### [Action item]
Your answer should be the full data, transcribed exactly, with no pictures in it.

### [Extracted entries]
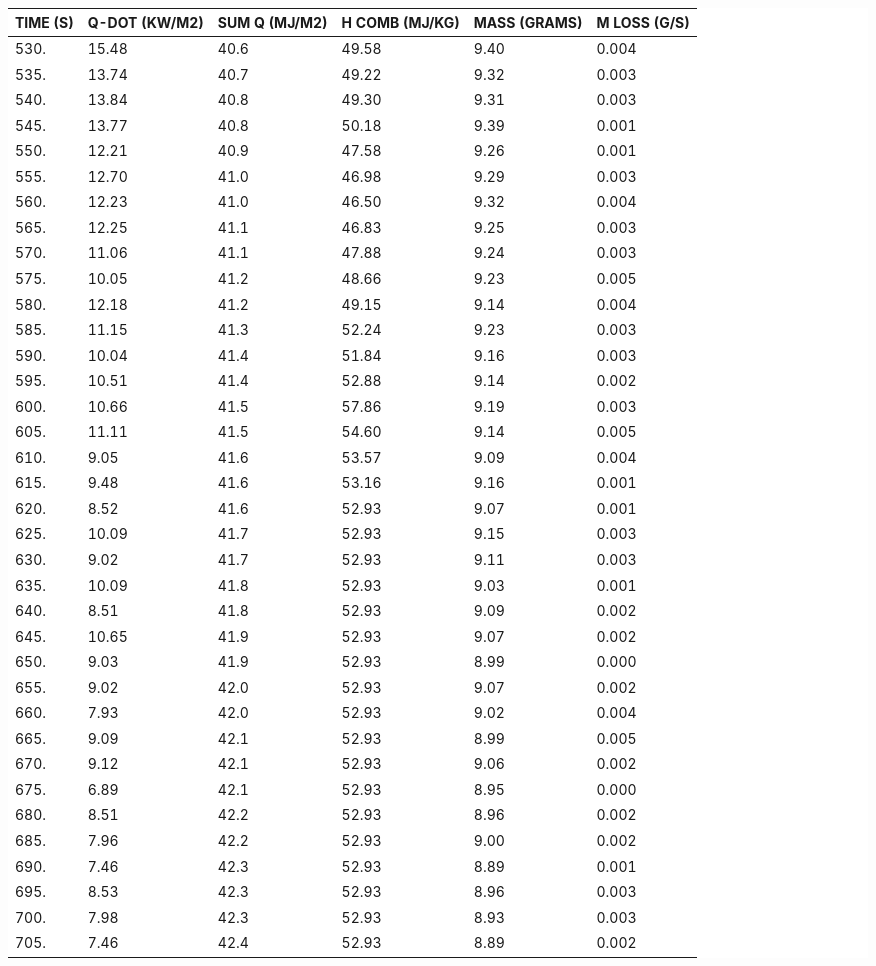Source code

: | TIME (S) | Q-DOT (KW/M2) | SUM Q (MJ/M2) | H COMB (MJ/KG) | MASS (GRAMS) | M LOSS (G/S) |
|----------|---------------|---------------|----------------|--------------|--------------|
| 530.     | 15.48         | 40.6          | 49.58          | 9.40         | 0.004        |
| 535.     | 13.74         | 40.7          | 49.22          | 9.32         | 0.003        |
| 540.     | 13.84         | 40.8          | 49.30          | 9.31         | 0.003        |
| 545.     | 13.77         | 40.8          | 50.18          | 9.39         | 0.001        |
| 550.     | 12.21         | 40.9          | 47.58          | 9.26         | 0.001        |
| 555.     | 12.70         | 41.0          | 46.98          | 9.29         | 0.003        |
| 560.     | 12.23         | 41.0          | 46.50          | 9.32         | 0.004        |
| 565.     | 12.25         | 41.1          | 46.83          | 9.25         | 0.003        |
| 570.     | 11.06         | 41.1          | 47.88          | 9.24         | 0.003        |
| 575.     | 10.05         | 41.2          | 48.66          | 9.23         | 0.005        |
| 580.     | 12.18         | 41.2          | 49.15          | 9.14         | 0.004        |
| 585.     | 11.15         | 41.3          | 52.24          | 9.23         | 0.003        |
| 590.     | 10.04         | 41.4          | 51.84          | 9.16         | 0.003        |
| 595.     | 10.51         | 41.4          | 52.88          | 9.14         | 0.002        |
| 600.     | 10.66         | 41.5          | 57.86          | 9.19         | 0.003        |
| 605.     | 11.11         | 41.5          | 54.60          | 9.14         | 0.005        |
| 610.     | 9.05          | 41.6          | 53.57          | 9.09         | 0.004        |
| 615.     | 9.48          | 41.6          | 53.16          | 9.16         | 0.001        |
| 620.     | 8.52          | 41.6          | 52.93          | 9.07         | 0.001        |
| 625.     | 10.09         | 41.7          | 52.93          | 9.15         | 0.003        |
| 630.     | 9.02          | 41.7          | 52.93          | 9.11         | 0.003        |
| 635.     | 10.09         | 41.8          | 52.93          | 9.03         | 0.001        |
| 640.     | 8.51          | 41.8          | 52.93          | 9.09         | 0.002        |
| 645.     | 10.65         | 41.9          | 52.93          | 9.07         | 0.002        |
| 650.     | 9.03          | 41.9          | 52.93          | 8.99         | 0.000        |
| 655.     | 9.02          | 42.0          | 52.93          | 9.07         | 0.002        |
| 660.     | 7.93          | 42.0          | 52.93          | 9.02         | 0.004        |
| 665.     | 9.09          | 42.1          | 52.93          | 8.99         | 0.005        |
| 670.     | 9.12          | 42.1          | 52.93          | 9.06         | 0.002        |
| 675.     | 6.89          | 42.1          | 52.93          | 8.95         | 0.000        |
| 680.     | 8.51          | 42.2          | 52.93          | 8.96         | 0.002        |
| 685.     | 7.96          | 42.2          | 52.93          | 9.00         | 0.002        |
| 690.     | 7.46          | 42.3          | 52.93          | 8.89         | 0.001        |
| 695.     | 8.53          | 42.3          | 52.93          | 8.96         | 0.003        |
| 700.     | 7.98          | 42.3          | 52.93          | 8.93         | 0.003        |
| 705.     | 7.46          | 42.4          | 52.93          | 8.89         | 0.002        |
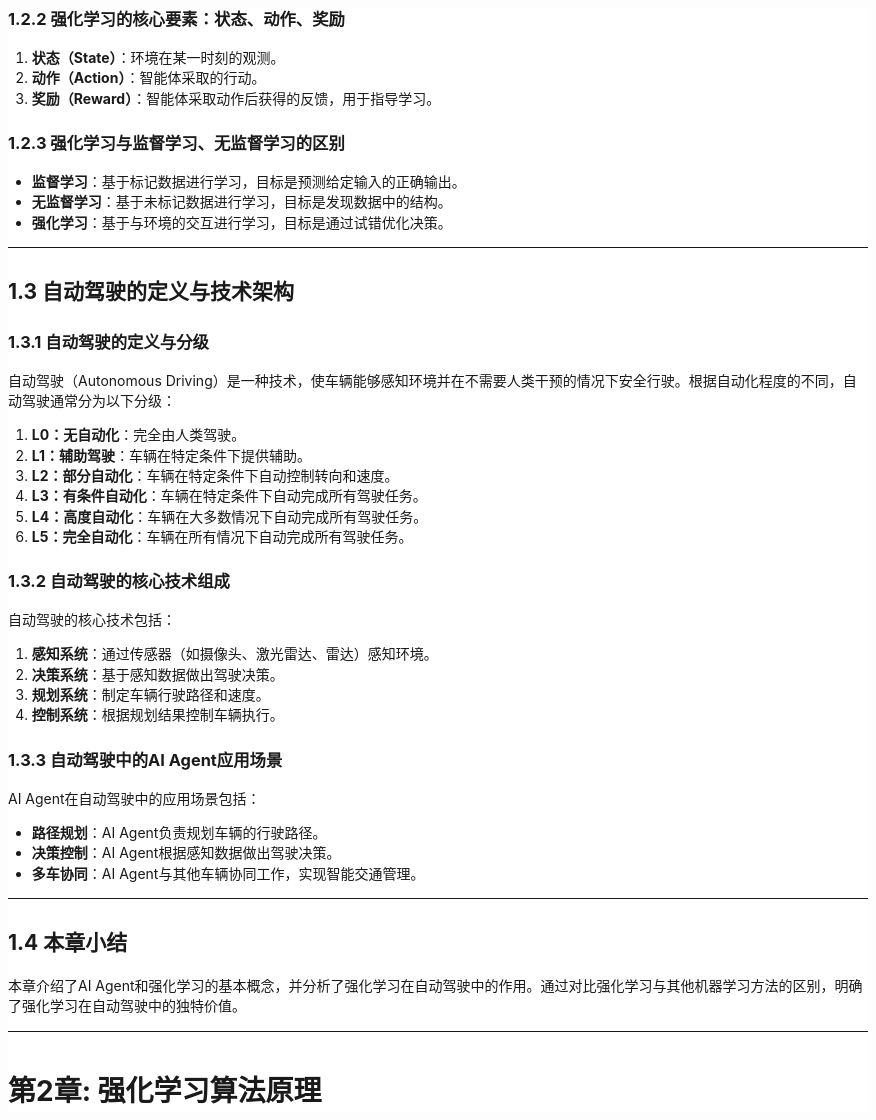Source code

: ### 1.2.2 强化学习的核心要素：状态、动作、奖励

1. **状态（State）**：环境在某一时刻的观测。
2. **动作（Action）**：智能体采取的行动。
3. **奖励（Reward）**：智能体采取动作后获得的反馈，用于指导学习。

### 1.2.3 强化学习与监督学习、无监督学习的区别

- **监督学习**：基于标记数据进行学习，目标是预测给定输入的正确输出。
- **无监督学习**：基于未标记数据进行学习，目标是发现数据中的结构。
- **强化学习**：基于与环境的交互进行学习，目标是通过试错优化决策。

---

## 1.3 自动驾驶的定义与技术架构

### 1.3.1 自动驾驶的定义与分级

自动驾驶（Autonomous Driving）是一种技术，使车辆能够感知环境并在不需要人类干预的情况下安全行驶。根据自动化程度的不同，自动驾驶通常分为以下分级：

1. **L0：无自动化**：完全由人类驾驶。
2. **L1：辅助驾驶**：车辆在特定条件下提供辅助。
3. **L2：部分自动化**：车辆在特定条件下自动控制转向和速度。
4. **L3：有条件自动化**：车辆在特定条件下自动完成所有驾驶任务。
5. **L4：高度自动化**：车辆在大多数情况下自动完成所有驾驶任务。
6. **L5：完全自动化**：车辆在所有情况下自动完成所有驾驶任务。

### 1.3.2 自动驾驶的核心技术组成

自动驾驶的核心技术包括：

1. **感知系统**：通过传感器（如摄像头、激光雷达、雷达）感知环境。
2. **决策系统**：基于感知数据做出驾驶决策。
3. **规划系统**：制定车辆行驶路径和速度。
4. **控制系统**：根据规划结果控制车辆执行。

### 1.3.3 自动驾驶中的AI Agent应用场景

AI Agent在自动驾驶中的应用场景包括：

- **路径规划**：AI Agent负责规划车辆的行驶路径。
- **决策控制**：AI Agent根据感知数据做出驾驶决策。
- **多车协同**：AI Agent与其他车辆协同工作，实现智能交通管理。

---

## 1.4 本章小结

本章介绍了AI Agent和强化学习的基本概念，并分析了强化学习在自动驾驶中的作用。通过对比强化学习与其他机器学习方法的区别，明确了强化学习在自动驾驶中的独特价值。

---

# 第2章: 强化学习算法原理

### [Written response]
Source code

: | TIME (S) | Q-DOT (KW/M2) | SUM Q (MJ/M2) | H COMB (MJ/KG) | MASS (GRAMS) | M LOSS (G/S) |
|----------|---------------|---------------|----------------|--------------|--------------|
| 530.     | 15.48         | 40.6          | 49.58          | 9.40         | 0.004        |
| 535.     | 13.74         | 40.7          | 49.22          | 9.32         | 0.003        |
| 540.     | 13.84         | 40.8          | 49.30          | 9.31         | 0.003        |
| 545.     | 13.77         | 40.8          | 50.18          | 9.39         | 0.001        |
| 550.     | 12.21         | 40.9          | 47.58          | 9.26         | 0.001        |
| 555.     | 12.70         | 41.0          | 46.98          | 9.29         | 0.003        |
| 560.     | 12.23         | 41.0          | 46.50          | 9.32         | 0.004        |
| 565.     | 12.25         | 41.1          | 46.83          | 9.25         | 0.003        |
| 570.     | 11.06         | 41.1          | 47.88          | 9.24         | 0.003        |
| 575.     | 10.05         | 41.2          | 48.66          | 9.23         | 0.005        |
| 580.     | 12.18         | 41.2          | 49.15          | 9.14         | 0.004        |
| 585.     | 11.15         | 41.3          | 52.24          | 9.23         | 0.003        |
| 590.     | 10.04         | 41.4          | 51.84          | 9.16         | 0.003        |
| 595.     | 10.51         | 41.4          | 52.88          | 9.14         | 0.002        |
| 600.     | 10.66         | 41.5          | 57.86          | 9.19         | 0.003        |
| 605.     | 11.11         | 41.5          | 54.60          | 9.14         | 0.005        |
| 610.     | 9.05          | 41.6          | 53.57          | 9.09         | 0.004        |
| 615.     | 9.48          | 41.6          | 53.16          | 9.16         | 0.001        |
| 620.     | 8.52          | 41.6          | 52.93          | 9.07         | 0.001        |
| 625.     | 10.09         | 41.7          | 52.93          | 9.15         | 0.003        |
| 630.     | 9.02          | 41.7          | 52.93          | 9.11         | 0.003        |
| 635.     | 10.09         | 41.8          | 52.93          | 9.03         | 0.001        |
| 640.     | 8.51          | 41.8          | 52.93          | 9.09         | 0.002        |
| 645.     | 10.65         | 41.9          | 52.93          | 9.07         | 0.002        |
| 650.     | 9.03          | 41.9          | 52.93          | 8.99         | 0.000        |
| 655.     | 9.02          | 42.0          | 52.93          | 9.07         | 0.002        |
| 660.     | 7.93          | 42.0          | 52.93          | 9.02         | 0.004        |
| 665.     | 9.09          | 42.1          | 52.93          | 8.99         | 0.005        |
| 670.     | 9.12          | 42.1          | 52.93          | 9.06         | 0.002        |
| 675.     | 6.89          | 42.1          | 52.93          | 8.95         | 0.000        |
| 680.     | 8.51          | 42.2          | 52.93          | 8.96         | 0.002        |
| 685.     | 7.96          | 42.2          | 52.93          | 9.00         | 0.002        |
| 690.     | 7.46          | 42.3          | 52.93          | 8.89         | 0.001        |
| 695.     | 8.53          | 42.3          | 52.93          | 8.96         | 0.003        |
| 700.     | 7.98          | 42.3          | 52.93          | 8.93         | 0.003        |
| 705.     | 7.46          | 42.4          | 52.93          | 8.89         | 0.002        |
Source code

: ### 1.2.2 强化学习的核心要素：状态、动作、奖励

1. **状态（State）**：环境在某一时刻的观测。
2. **动作（Action）**：智能体采取的行动。
3. **奖励（Reward）**：智能体采取动作后获得的反馈，用于指导学习。

### 1.2.3 强化学习与监督学习、无监督学习的区别

- **监督学习**：基于标记数据进行学习，目标是预测给定输入的正确输出。
- **无监督学习**：基于未标记数据进行学习，目标是发现数据中的结构。
- **强化学习**：基于与环境的交互进行学习，目标是通过试错优化决策。

---

## 1.3 自动驾驶的定义与技术架构

### 1.3.1 自动驾驶的定义与分级

自动驾驶（Autonomous Driving）是一种技术，使车辆能够感知环境并在不需要人类干预的情况下安全行驶。根据自动化程度的不同，自动驾驶通常分为以下分级：

1. **L0：无自动化**：完全由人类驾驶。
2. **L1：辅助驾驶**：车辆在特定条件下提供辅助。
3. **L2：部分自动化**：车辆在特定条件下自动控制转向和速度。
4. **L3：有条件自动化**：车辆在特定条件下自动完成所有驾驶任务。
5. **L4：高度自动化**：车辆在大多数情况下自动完成所有驾驶任务。
6. **L5：完全自动化**：车辆在所有情况下自动完成所有驾驶任务。

### 1.3.2 自动驾驶的核心技术组成

自动驾驶的核心技术包括：

1. **感知系统**：通过传感器（如摄像头、激光雷达、雷达）感知环境。
2. **决策系统**：基于感知数据做出驾驶决策。
3. **规划系统**：制定车辆行驶路径和速度。
4. **控制系统**：根据规划结果控制车辆执行。

### 1.3.3 自动驾驶中的AI Agent应用场景

AI Agent在自动驾驶中的应用场景包括：

- **路径规划**：AI Agent负责规划车辆的行驶路径。
- **决策控制**：AI Agent根据感知数据做出驾驶决策。
- **多车协同**：AI Agent与其他车辆协同工作，实现智能交通管理。

---

## 1.4 本章小结

本章介绍了AI Agent和强化学习的基本概念，并分析了强化学习在自动驾驶中的作用。通过对比强化学习与其他机器学习方法的区别，明确了强化学习在自动驾驶中的独特价值。

---

# 第2章: 强化学习算法原理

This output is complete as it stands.